‘Washington’ fried chicken just doesn’t sound as good

By John Owen | Dec 01, 2011

 Longtime residents of Edmonds and environs will recall that when they drove to Seattle in the pre-freeway era, they almost always passed a landmark that evoked an exclamation from everybody in the car.

"Hey, there are the Twin Tepees."

Maybe you stopped for a sandwich and a shake or some breakfast pancakes.  The aptly named eatery did a big business at the location across from Green Lake.

It was a part of the Walter Clark restaurant empire in Seattle.
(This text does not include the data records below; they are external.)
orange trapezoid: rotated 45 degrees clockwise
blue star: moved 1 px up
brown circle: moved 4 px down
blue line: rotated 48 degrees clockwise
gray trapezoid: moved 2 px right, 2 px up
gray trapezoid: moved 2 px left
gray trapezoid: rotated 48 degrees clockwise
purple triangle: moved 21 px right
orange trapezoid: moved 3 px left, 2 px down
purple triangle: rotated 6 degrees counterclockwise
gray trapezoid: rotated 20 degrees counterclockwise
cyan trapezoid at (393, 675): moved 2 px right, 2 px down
At one time Clark was president of the National Restaurant Association and had a lot of friends in the industry.

He noted at one convention that a long-time  associate had been forced to close his restaurant in a southern community because of a highway relocation.

Clark offered him a job up in Seattle and before long the gentleman was installed in the back kitchen at the Twin Tepees.

After a couple of months Clark visited the site and asked the manager how  the new guy was working out.

The manager shook his head and said he was forced to admit that the new hire  just wasn't worth the wampum. 

"When we're at our busiest, preparing for the dinner rush, this guy is usually off somewhere in a back kitchen messing around with bottles and shakers of salts and seasonings."  

So Walter had a chat with the cook in question, who admitted his heart really wasn't in his new job or new home.  

He said he thought he'd move back down south and try a different approach.

He did just that and named his first restaurant something like, "Colonel Saunders' Kentucky Fried Chicken."

That story was recalled in my mind recently when somebody down south discovered what was described as a treasure trove of original recipes jotted down by a chef named Harlan Saunders.  

According to the authors of the national newspaper accounts, the "find" was akin to the discovery of King Tut's Treasures.

The news accounts also pointed out that the original recipe for Colonel Saunders Kentucky Fried Chicken was locked away in a bank vault, like the Hope Diamond.

And of course that was the recipe created in the back kitchen of the Aurora Avenue eatery  in Seattle.

Now you know why the kids from Edmonds traveling by car to Seattle gave out a war whoop, whenever they passed the Twin Tepees.